Исходный фрагмент =>
<<<<

Вполне соглашаясь с В. И. Назимовым, князь Ширинский в своей

всеподданнейшей докладной записке писал, между прочим, следующее: "Статья

(Жуковского) сама по себе есть красноречивое и в высшей степени

благонамеренное сочинение, исполненное преданности к престолу и любви к

отечеству. Но как в ней весьма с невыгодной стороны представляется

современная политика Англии и порицаются в сильных выражениях действия

лорда Пальмерстона, то Главное управление цензуры и не может дозволить

печатания означенной статьи без высочайшего разрешения. Как по этому

уважению, так и по содержанию сочинения "Английская и русская политика",

заслуживающего внимания вашего императорского величества, всеподданнейше

представляя оное на высочайшее благоусмотрение, имею счастие испрашивать

повеления".

На этой записке император Николай I, в Петергофе 2-го июня 1850 года,

начертал: Не должно печатать.

Это глубоко огорчило и оскорбило Жуковского. "То, что вы пишете о

цензуре, – писал он Плетневу, – действует на душу, как удушие на горло, не

потому, что оно касается до меня лично, а потому, что это есть общее бедствие".

<...>

<...> В 1851 году старший сын Николая Аполлоновича и Евгении

Петровны Майковых, Аполлон Николаевич, написал свое знаменитое

произведение "Три смерти" и посвятил его отцу своему. <...>

"О печатании новых стихотворений Майкова, – писал Плетнев Погодину,

– при нынешней цензуре нечего и думать, хотя в них ничего нет, кроме высокой и

прекрасной исторической истины. Я отправил их для прочтения Жуковскому.

>>>>

Задание 1 => Кратко перескажите абзац фрагмента, начинающийся словами «Вполне соглашаясь с В. И. Назимовым». Сохраните его основные факты.
Фрагмент и записи — независимые друг от друга материалы.

Исходные записи =>
<<<<

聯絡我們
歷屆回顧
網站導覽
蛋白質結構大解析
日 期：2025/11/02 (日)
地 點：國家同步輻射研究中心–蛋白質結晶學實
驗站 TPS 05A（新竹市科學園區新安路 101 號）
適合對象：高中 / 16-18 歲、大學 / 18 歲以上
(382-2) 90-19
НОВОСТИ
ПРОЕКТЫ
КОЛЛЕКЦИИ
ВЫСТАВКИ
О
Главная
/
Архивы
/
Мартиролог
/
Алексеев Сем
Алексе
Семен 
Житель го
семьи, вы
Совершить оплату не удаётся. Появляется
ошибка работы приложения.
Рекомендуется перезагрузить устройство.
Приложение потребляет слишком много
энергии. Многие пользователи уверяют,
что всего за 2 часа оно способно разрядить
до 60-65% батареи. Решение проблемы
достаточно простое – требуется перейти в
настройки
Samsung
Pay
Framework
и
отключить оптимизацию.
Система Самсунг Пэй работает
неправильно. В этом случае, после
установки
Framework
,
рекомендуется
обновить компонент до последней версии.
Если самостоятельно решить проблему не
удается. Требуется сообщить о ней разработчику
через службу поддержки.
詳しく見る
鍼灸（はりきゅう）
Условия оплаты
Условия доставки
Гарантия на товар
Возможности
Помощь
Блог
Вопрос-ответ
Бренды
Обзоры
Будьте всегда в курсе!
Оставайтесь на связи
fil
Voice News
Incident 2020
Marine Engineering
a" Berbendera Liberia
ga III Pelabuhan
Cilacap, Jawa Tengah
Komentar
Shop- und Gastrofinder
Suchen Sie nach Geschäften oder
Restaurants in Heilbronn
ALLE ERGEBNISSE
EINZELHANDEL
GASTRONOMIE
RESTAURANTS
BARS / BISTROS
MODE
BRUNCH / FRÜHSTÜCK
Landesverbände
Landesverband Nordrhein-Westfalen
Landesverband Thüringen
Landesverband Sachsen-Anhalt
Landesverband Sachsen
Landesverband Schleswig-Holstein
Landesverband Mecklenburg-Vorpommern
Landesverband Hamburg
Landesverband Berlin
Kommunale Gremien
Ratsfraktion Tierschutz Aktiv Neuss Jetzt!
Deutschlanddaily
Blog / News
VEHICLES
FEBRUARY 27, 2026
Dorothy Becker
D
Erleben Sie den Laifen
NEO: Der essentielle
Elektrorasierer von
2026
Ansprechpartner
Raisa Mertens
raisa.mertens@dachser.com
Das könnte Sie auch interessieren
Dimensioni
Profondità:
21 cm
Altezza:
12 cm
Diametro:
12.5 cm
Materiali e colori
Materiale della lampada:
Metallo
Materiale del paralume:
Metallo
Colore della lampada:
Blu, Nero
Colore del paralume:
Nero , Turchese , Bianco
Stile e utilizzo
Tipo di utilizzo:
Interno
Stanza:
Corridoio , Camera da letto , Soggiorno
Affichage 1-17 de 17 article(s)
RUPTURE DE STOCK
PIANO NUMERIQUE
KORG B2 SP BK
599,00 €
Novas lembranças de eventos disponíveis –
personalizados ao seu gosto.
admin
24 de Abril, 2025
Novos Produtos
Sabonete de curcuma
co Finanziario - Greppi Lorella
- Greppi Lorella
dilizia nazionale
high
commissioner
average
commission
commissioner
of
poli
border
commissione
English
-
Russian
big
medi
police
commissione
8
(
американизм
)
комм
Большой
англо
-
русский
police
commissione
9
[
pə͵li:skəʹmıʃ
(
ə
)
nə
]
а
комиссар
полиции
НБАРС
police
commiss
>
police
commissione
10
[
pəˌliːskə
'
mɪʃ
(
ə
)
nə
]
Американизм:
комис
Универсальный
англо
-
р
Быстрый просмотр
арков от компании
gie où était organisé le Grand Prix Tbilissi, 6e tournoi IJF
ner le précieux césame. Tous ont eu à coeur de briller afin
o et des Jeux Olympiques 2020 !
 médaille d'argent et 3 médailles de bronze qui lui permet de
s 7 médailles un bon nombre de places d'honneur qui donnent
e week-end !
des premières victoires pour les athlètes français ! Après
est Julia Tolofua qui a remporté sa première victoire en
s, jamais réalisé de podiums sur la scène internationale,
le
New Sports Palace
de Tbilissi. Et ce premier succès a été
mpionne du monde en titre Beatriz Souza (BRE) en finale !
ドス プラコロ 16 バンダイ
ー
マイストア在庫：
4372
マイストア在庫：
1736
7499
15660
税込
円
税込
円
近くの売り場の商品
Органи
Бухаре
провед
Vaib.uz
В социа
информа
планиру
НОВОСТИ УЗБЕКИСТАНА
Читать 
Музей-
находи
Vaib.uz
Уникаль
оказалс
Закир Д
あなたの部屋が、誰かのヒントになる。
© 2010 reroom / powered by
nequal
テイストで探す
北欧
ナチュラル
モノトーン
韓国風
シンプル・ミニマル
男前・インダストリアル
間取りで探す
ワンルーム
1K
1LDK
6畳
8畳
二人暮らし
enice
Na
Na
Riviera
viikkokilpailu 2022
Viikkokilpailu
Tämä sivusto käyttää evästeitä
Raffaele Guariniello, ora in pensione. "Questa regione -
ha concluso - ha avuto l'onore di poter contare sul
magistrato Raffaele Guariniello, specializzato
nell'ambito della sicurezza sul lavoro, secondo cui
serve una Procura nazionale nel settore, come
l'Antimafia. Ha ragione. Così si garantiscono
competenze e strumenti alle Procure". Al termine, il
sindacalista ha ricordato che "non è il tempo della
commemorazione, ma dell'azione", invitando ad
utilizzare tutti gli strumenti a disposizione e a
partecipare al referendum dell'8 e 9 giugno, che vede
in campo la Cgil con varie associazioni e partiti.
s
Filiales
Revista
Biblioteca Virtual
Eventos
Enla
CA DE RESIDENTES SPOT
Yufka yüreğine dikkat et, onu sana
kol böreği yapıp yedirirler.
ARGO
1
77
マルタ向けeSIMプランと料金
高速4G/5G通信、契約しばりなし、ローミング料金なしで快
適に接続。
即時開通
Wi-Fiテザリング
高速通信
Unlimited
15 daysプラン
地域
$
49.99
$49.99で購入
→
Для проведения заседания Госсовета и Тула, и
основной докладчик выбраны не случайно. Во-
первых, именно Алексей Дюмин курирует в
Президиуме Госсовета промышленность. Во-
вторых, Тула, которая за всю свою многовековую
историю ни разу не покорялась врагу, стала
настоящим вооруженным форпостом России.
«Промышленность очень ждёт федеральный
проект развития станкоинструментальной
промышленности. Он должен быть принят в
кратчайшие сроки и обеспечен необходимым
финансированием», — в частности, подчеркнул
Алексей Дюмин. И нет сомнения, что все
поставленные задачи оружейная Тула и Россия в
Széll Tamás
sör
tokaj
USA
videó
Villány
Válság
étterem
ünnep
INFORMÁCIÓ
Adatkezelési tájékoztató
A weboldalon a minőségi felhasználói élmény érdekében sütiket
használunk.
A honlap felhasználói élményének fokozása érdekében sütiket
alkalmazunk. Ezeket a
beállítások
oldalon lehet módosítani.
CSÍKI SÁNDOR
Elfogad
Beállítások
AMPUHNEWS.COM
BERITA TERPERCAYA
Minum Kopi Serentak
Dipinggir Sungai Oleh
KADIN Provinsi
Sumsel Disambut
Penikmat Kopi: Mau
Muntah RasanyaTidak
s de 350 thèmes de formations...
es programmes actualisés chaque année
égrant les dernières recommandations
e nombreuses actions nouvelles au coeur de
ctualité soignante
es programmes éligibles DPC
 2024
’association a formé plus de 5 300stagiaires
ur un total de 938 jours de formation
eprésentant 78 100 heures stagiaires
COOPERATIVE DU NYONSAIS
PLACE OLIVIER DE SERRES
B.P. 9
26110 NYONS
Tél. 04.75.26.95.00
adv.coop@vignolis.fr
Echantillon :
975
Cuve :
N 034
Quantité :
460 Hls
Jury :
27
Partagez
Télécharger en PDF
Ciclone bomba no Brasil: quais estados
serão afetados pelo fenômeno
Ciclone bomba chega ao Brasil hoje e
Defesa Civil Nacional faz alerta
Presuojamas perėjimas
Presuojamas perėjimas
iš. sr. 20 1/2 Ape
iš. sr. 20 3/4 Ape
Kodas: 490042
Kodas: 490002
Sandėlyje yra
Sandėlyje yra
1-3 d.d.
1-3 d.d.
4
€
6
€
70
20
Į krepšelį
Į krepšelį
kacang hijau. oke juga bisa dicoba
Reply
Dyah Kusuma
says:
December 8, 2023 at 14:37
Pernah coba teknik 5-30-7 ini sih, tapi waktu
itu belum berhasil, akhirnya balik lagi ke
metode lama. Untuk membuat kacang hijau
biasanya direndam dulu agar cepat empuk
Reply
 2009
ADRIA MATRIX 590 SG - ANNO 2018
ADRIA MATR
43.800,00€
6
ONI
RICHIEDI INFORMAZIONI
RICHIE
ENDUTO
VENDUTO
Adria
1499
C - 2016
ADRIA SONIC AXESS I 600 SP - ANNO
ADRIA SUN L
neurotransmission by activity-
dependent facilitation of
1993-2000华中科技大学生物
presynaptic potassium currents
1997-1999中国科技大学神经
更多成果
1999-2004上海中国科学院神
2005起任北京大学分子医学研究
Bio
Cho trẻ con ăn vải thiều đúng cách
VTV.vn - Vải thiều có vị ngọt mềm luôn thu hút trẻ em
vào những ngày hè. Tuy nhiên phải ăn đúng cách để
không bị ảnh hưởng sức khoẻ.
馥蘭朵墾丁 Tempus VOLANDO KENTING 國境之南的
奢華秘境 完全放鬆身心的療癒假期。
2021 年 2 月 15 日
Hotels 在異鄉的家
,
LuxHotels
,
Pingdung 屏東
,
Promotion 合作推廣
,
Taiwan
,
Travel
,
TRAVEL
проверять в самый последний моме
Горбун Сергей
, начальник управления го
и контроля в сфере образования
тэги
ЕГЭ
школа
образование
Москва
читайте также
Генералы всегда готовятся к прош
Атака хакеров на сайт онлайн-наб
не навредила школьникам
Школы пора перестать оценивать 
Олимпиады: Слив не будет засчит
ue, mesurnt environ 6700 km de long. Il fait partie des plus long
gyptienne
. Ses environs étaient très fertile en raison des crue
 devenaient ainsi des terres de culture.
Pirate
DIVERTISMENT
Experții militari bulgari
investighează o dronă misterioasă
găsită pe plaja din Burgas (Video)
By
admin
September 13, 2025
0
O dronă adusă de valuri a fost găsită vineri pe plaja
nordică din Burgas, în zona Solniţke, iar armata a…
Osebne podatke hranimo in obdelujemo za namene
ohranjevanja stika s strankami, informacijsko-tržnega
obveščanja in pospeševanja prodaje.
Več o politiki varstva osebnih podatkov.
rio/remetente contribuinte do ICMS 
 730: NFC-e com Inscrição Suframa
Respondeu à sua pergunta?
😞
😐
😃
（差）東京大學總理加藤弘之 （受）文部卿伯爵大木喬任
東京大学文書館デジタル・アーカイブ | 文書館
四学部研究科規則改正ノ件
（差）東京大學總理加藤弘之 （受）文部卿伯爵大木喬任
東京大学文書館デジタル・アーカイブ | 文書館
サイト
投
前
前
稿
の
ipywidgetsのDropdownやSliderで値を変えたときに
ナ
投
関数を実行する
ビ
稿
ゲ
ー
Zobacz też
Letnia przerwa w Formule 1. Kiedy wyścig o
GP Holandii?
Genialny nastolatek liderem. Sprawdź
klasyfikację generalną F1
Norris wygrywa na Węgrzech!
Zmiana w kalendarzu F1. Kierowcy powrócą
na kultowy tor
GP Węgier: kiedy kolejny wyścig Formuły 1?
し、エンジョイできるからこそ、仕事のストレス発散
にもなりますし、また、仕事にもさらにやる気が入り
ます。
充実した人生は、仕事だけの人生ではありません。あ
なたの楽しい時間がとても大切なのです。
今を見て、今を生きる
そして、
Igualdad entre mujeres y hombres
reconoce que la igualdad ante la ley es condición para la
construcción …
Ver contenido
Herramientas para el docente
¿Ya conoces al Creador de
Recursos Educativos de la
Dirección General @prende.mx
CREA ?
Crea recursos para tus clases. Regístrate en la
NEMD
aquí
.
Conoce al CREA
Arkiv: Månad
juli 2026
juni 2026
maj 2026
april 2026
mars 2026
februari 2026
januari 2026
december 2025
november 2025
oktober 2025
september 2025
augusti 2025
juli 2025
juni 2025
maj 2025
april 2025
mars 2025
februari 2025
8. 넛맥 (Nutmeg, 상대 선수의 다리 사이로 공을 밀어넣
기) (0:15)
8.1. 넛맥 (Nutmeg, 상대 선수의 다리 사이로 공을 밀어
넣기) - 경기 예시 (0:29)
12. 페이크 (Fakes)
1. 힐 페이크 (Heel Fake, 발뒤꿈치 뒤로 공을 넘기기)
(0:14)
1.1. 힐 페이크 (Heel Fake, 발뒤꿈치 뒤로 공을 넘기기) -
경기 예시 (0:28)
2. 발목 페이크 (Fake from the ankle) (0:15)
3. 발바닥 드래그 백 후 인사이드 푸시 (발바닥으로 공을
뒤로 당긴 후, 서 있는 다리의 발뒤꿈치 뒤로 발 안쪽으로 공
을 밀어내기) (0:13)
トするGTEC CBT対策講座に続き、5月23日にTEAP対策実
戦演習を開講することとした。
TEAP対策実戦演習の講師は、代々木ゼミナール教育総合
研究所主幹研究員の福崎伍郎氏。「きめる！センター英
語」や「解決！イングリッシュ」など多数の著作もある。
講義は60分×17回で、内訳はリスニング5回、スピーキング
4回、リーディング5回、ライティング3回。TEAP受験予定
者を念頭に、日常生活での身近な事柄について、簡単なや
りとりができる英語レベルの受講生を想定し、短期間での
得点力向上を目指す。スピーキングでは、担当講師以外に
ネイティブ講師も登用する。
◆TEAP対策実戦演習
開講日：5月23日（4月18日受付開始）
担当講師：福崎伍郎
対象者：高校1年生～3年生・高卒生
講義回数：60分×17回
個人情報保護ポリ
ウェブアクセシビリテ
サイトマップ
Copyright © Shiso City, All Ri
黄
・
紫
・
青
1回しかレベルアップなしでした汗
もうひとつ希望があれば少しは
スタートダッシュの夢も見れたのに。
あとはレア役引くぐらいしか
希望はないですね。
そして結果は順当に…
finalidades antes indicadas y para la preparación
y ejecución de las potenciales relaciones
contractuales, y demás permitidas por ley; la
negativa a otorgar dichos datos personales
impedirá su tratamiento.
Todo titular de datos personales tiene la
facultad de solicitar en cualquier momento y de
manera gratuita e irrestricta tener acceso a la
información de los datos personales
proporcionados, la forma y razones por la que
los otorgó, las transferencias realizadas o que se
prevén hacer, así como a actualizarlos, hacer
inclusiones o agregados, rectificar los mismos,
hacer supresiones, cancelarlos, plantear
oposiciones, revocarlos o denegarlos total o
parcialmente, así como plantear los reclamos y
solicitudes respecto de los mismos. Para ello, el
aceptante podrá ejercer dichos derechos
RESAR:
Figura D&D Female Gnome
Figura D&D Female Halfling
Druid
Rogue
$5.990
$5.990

>>>>

Задание 2 => Дословно запишите строки записей, начиная с первой строки записей и заканчивая строкой, в которой есть «энергии. Многие пользователи». Обе границы включите.

Результат выполнения 1 => Князь Ширинский, соглашаясь с В. И. Назимовым, во всеподданнейшей докладной записке назвал статью Жуковского красноречивым и благонамеренным сочинением, исполненным преданности престолу и любви к отечеству. Однако в ней современная политика Англии представлена с невыгодной стороны и в сильных выражениях порицаются действия лорда Пальмерстона. Поэтому Главное управление цензуры не может дозволить её печатание без высочайшего разрешения. Ширинский представил сочинение «Английская и русская политика» на высочайшее благоусмотрение и испрашивал повеления.

Результат выполнения 2 =>
聯絡我們
歷屆回顧
網站導覽
蛋白質結構大解析
日 期：2025/11/02 (日)
地 點：國家同步輻射研究中心–蛋白質結晶學實
驗站 TPS 05A（新竹市科學園區新安路 101 號）
適合對象：高中 / 16-18 歲、大學 / 18 歲以上
(382-2) 90-19
НОВОСТИ
ПРОЕКТЫ
КОЛЛЕКЦИИ
ВЫСТАВКИ
О
Главная
/
Архивы
/
Мартиролог
/
Алексеев Сем
Алексе
Семен 
Житель го
семьи, вы
Совершить оплату не удаётся. Появляется
ошибка работы приложения.
Рекомендуется перезагрузить устройство.
Приложение потребляет слишком много
энергии. Многие пользователи уверяют,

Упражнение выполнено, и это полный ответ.